=== Material for this exercise ===
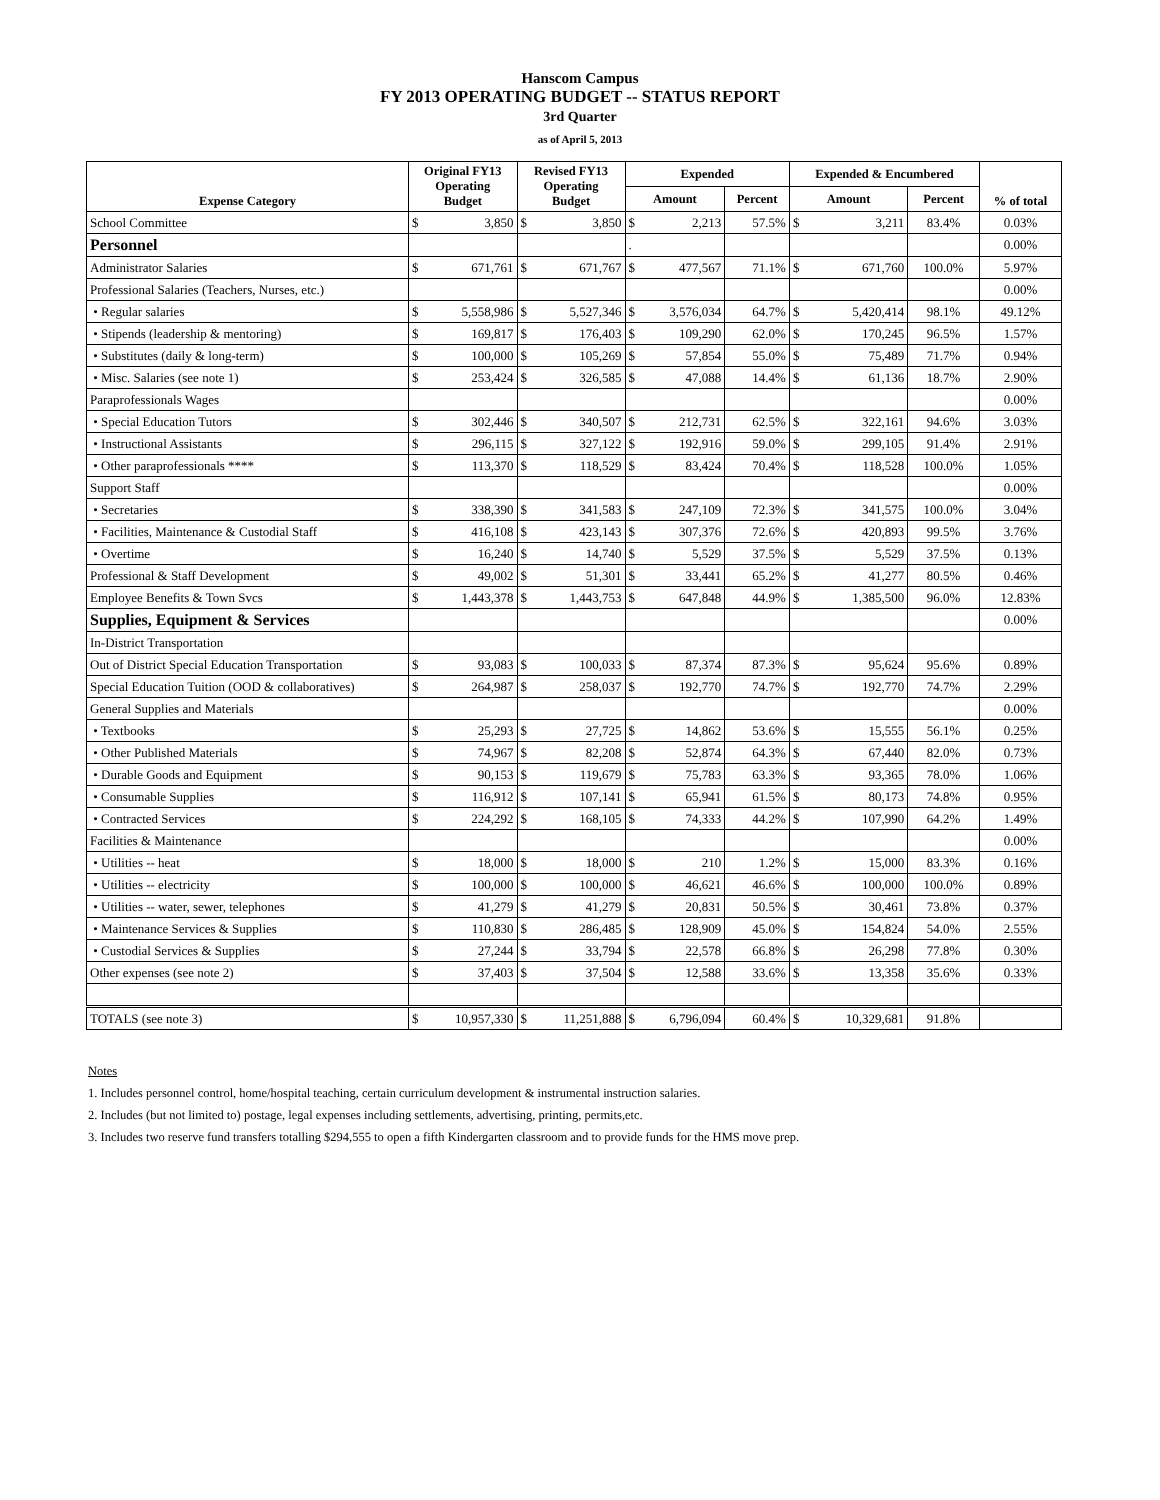Hanscom Campus
FY 2013 OPERATING BUDGET -- STATUS REPORT
3rd Quarter
as of April 5, 2013
| Expense Category | Original FY13 Operating Budget | | Revised FY13 Operating Budget | | Expended | | | Expended & Encumbered | | | % of total |
| --- | --- | --- | --- | --- | --- | --- | --- | --- | --- | --- | --- |
| | | | | | Amount | | Percent | Amount | | Percent | |
| School Committee | $ | 3,850 | $ | 3,850 | $ | 2,213 | 57.5% | $ | 3,211 | 83.4% | 0.03% |
| Personnel | | | | | . | | | | | | 0.00% |
| Administrator Salaries | $ | 671,761 | $ | 671,767 | $ | 477,567 | 71.1% | $ | 671,760 | 100.0% | 5.97% |
| Professional Salaries (Teachers, Nurses, etc.) | | | | | | | | | | | 0.00% |
| • Regular salaries | $ | 5,558,986 | $ | 5,527,346 | $ | 3,576,034 | 64.7% | $ | 5,420,414 | 98.1% | 49.12% |
| • Stipends (leadership & mentoring) | $ | 169,817 | $ | 176,403 | $ | 109,290 | 62.0% | $ | 170,245 | 96.5% | 1.57% |
| • Substitutes (daily & long-term) | $ | 100,000 | $ | 105,269 | $ | 57,854 | 55.0% | $ | 75,489 | 71.7% | 0.94% |
| • Misc. Salaries (see note 1) | $ | 253,424 | $ | 326,585 | $ | 47,088 | 14.4% | $ | 61,136 | 18.7% | 2.90% |
| Paraprofessionals Wages | | | | | | | | | | | 0.00% |
| • Special Education Tutors | $ | 302,446 | $ | 340,507 | $ | 212,731 | 62.5% | $ | 322,161 | 94.6% | 3.03% |
| • Instructional Assistants | $ | 296,115 | $ | 327,122 | $ | 192,916 | 59.0% | $ | 299,105 | 91.4% | 2.91% |
| • Other paraprofessionals **** | $ | 113,370 | $ | 118,529 | $ | 83,424 | 70.4% | $ | 118,528 | 100.0% | 1.05% |
| Support Staff | | | | | | | | | | | 0.00% |
| • Secretaries | $ | 338,390 | $ | 341,583 | $ | 247,109 | 72.3% | $ | 341,575 | 100.0% | 3.04% |
| • Facilities, Maintenance & Custodial Staff | $ | 416,108 | $ | 423,143 | $ | 307,376 | 72.6% | $ | 420,893 | 99.5% | 3.76% |
| • Overtime | $ | 16,240 | $ | 14,740 | $ | 5,529 | 37.5% | $ | 5,529 | 37.5% | 0.13% |
| Professional & Staff Development | $ | 49,002 | $ | 51,301 | $ | 33,441 | 65.2% | $ | 41,277 | 80.5% | 0.46% |
| Employee Benefits & Town Svcs | $ | 1,443,378 | $ | 1,443,753 | $ | 647,848 | 44.9% | $ | 1,385,500 | 96.0% | 12.83% |
| Supplies, Equipment & Services | | | | | | | | | | | 0.00% |
| In-District Transportation | | | | | | | | | | | |
| Out of District Special Education Transportation | $ | 93,083 | $ | 100,033 | $ | 87,374 | 87.3% | $ | 95,624 | 95.6% | 0.89% |
| Special Education Tuition (OOD & collaboratives) | $ | 264,987 | $ | 258,037 | $ | 192,770 | 74.7% | $ | 192,770 | 74.7% | 2.29% |
| General Supplies and Materials | | | | | | | | | | | 0.00% |
| • Textbooks | $ | 25,293 | $ | 27,725 | $ | 14,862 | 53.6% | $ | 15,555 | 56.1% | 0.25% |
| • Other Published Materials | $ | 74,967 | $ | 82,208 | $ | 52,874 | 64.3% | $ | 67,440 | 82.0% | 0.73% |
| • Durable Goods and Equipment | $ | 90,153 | $ | 119,679 | $ | 75,783 | 63.3% | $ | 93,365 | 78.0% | 1.06% |
| • Consumable Supplies | $ | 116,912 | $ | 107,141 | $ | 65,941 | 61.5% | $ | 80,173 | 74.8% | 0.95% |
| • Contracted Services | $ | 224,292 | $ | 168,105 | $ | 74,333 | 44.2% | $ | 107,990 | 64.2% | 1.49% |
| Facilities & Maintenance | | | | | | | | | | | 0.00% |
| • Utilities -- heat | $ | 18,000 | $ | 18,000 | $ | 210 | 1.2% | $ | 15,000 | 83.3% | 0.16% |
| • Utilities -- electricity | $ | 100,000 | $ | 100,000 | $ | 46,621 | 46.6% | $ | 100,000 | 100.0% | 0.89% |
| • Utilities -- water, sewer, telephones | $ | 41,279 | $ | 41,279 | $ | 20,831 | 50.5% | $ | 30,461 | 73.8% | 0.37% |
| • Maintenance Services & Supplies | $ | 110,830 | $ | 286,485 | $ | 128,909 | 45.0% | $ | 154,824 | 54.0% | 2.55% |
| • Custodial Services & Supplies | $ | 27,244 | $ | 33,794 | $ | 22,578 | 66.8% | $ | 26,298 | 77.8% | 0.30% |
| Other expenses (see note 2) | $ | 37,403 | $ | 37,504 | $ | 12,588 | 33.6% | $ | 13,358 | 35.6% | 0.33% |
| TOTALS (see note 3) | $ | 10,957,330 | $ | 11,251,888 | $ | 6,796,094 | 60.4% | $ | 10,329,681 | 91.8% | |
Notes
1. Includes personnel control, home/hospital teaching, certain curriculum development & instrumental instruction salaries.
2. Includes (but not limited to) postage, legal expenses including settlements, advertising, printing, permits,etc.
3. Includes two reserve fund transfers totalling $294,555 to open a fifth Kindergarten classroom and to provide funds for the HMS move prep.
===
- _What you have to do_
The records shown above are to be repeated exactly, with the pictures left out.

- _Solution to this problem_
Hanscom Campus
FY 2013 OPERATING BUDGET -- STATUS REPORT
3rd Quarter
as of April 5, 2013
| Expense Category | Original FY13 Operating Budget | | Revised FY13 Operating Budget | | Expended | | | Expended & Encumbered | | | % of total |
| --- | --- | --- | --- | --- | --- | --- | --- | --- | --- | --- | --- |
| | | | | | Amount | | Percent | Amount | | Percent | |
| School Committee | $ | 3,850 | $ | 3,850 | $ | 2,213 | 57.5% | $ | 3,211 | 83.4% | 0.03% |
| Personnel | | | | | . | | | | | | 0.00% |
| Administrator Salaries | $ | 671,761 | $ | 671,767 | $ | 477,567 | 71.1% | $ | 671,760 | 100.0% | 5.97% |
| Professional Salaries (Teachers, Nurses, etc.) | | | | | | | | | | | 0.00% |
| • Regular salaries | $ | 5,558,986 | $ | 5,527,346 | $ | 3,576,034 | 64.7% | $ | 5,420,414 | 98.1% | 49.12% |
| • Stipends (leadership & mentoring) | $ | 169,817 | $ | 176,403 | $ | 109,290 | 62.0% | $ | 170,245 | 96.5% | 1.57% |
| • Substitutes (daily & long-term) | $ | 100,000 | $ | 105,269 | $ | 57,854 | 55.0% | $ | 75,489 | 71.7% | 0.94% |
| • Misc. Salaries (see note 1) | $ | 253,424 | $ | 326,585 | $ | 47,088 | 14.4% | $ | 61,136 | 18.7% | 2.90% |
| Paraprofessionals Wages | | | | | | | | | | | 0.00% |
| • Special Education Tutors | $ | 302,446 | $ | 340,507 | $ | 212,731 | 62.5% | $ | 322,161 | 94.6% | 3.03% |
| • Instructional Assistants | $ | 296,115 | $ | 327,122 | $ | 192,916 | 59.0% | $ | 299,105 | 91.4% | 2.91% |
| • Other paraprofessionals **** | $ | 113,370 | $ | 118,529 | $ | 83,424 | 70.4% | $ | 118,528 | 100.0% | 1.05% |
| Support Staff | | | | | | | | | | | 0.00% |
| • Secretaries | $ | 338,390 | $ | 341,583 | $ | 247,109 | 72.3% | $ | 341,575 | 100.0% | 3.04% |
| • Facilities, Maintenance & Custodial Staff | $ | 416,108 | $ | 423,143 | $ | 307,376 | 72.6% | $ | 420,893 | 99.5% | 3.76% |
| • Overtime | $ | 16,240 | $ | 14,740 | $ | 5,529 | 37.5% | $ | 5,529 | 37.5% | 0.13% |
| Professional & Staff Development | $ | 49,002 | $ | 51,301 | $ | 33,441 | 65.2% | $ | 41,277 | 80.5% | 0.46% |
| Employee Benefits & Town Svcs | $ | 1,443,378 | $ | 1,443,753 | $ | 647,848 | 44.9% | $ | 1,385,500 | 96.0% | 12.83% |
| Supplies, Equipment & Services | | | | | | | | | | | 0.00% |
| In-District Transportation | | | | | | | | | | | |
| Out of District Special Education Transportation | $ | 93,083 | $ | 100,033 | $ | 87,374 | 87.3% | $ | 95,624 | 95.6% | 0.89% |
| Special Education Tuition (OOD & collaboratives) | $ | 264,987 | $ | 258,037 | $ | 192,770 | 74.7% | $ | 192,770 | 74.7% | 2.29% |
| General Supplies and Materials | | | | | | | | | | | 0.00% |
| • Textbooks | $ | 25,293 | $ | 27,725 | $ | 14,862 | 53.6% | $ | 15,555 | 56.1% | 0.25% |
| • Other Published Materials | $ | 74,967 | $ | 82,208 | $ | 52,874 | 64.3% | $ | 67,440 | 82.0% | 0.73% |
| • Durable Goods and Equipment | $ | 90,153 | $ | 119,679 | $ | 75,783 | 63.3% | $ | 93,365 | 78.0% | 1.06% |
| • Consumable Supplies | $ | 116,912 | $ | 107,141 | $ | 65,941 | 61.5% | $ | 80,173 | 74.8% | 0.95% |
| • Contracted Services | $ | 224,292 | $ | 168,105 | $ | 74,333 | 44.2% | $ | 107,990 | 64.2% | 1.49% |
| Facilities & Maintenance | | | | | | | | | | | 0.00% |
| • Utilities -- heat | $ | 18,000 | $ | 18,000 | $ | 210 | 1.2% | $ | 15,000 | 83.3% | 0.16% |
| • Utilities -- electricity | $ | 100,000 | $ | 100,000 | $ | 46,621 | 46.6% | $ | 100,000 | 100.0% | 0.89% |
| • Utilities -- water, sewer, telephones | $ | 41,279 | $ | 41,279 | $ | 20,831 | 50.5% | $ | 30,461 | 73.8% | 0.37% |
| • Maintenance Services & Supplies | $ | 110,830 | $ | 286,485 | $ | 128,909 | 45.0% | $ | 154,824 | 54.0% | 2.55% |
| • Custodial Services & Supplies | $ | 27,244 | $ | 33,794 | $ | 22,578 | 66.8% | $ | 26,298 | 77.8% | 0.30% |
| Other expenses (see note 2) | $ | 37,403 | $ | 37,504 | $ | 12,588 | 33.6% | $ | 13,358 | 35.6% | 0.33% |
| TOTALS (see note 3) | $ | 10,957,330 | $ | 11,251,888 | $ | 6,796,094 | 60.4% | $ | 10,329,681 | 91.8% | |
Notes
1. Includes personnel control, home/hospital teaching, certain curriculum development & instrumental instruction salaries.
2. Includes (but not limited to) postage, legal expenses including settlements, advertising, printing, permits,etc.
3. Includes two reserve fund transfers totalling $294,555 to open a fifth Kindergarten classroom and to provide funds for the HMS move prep.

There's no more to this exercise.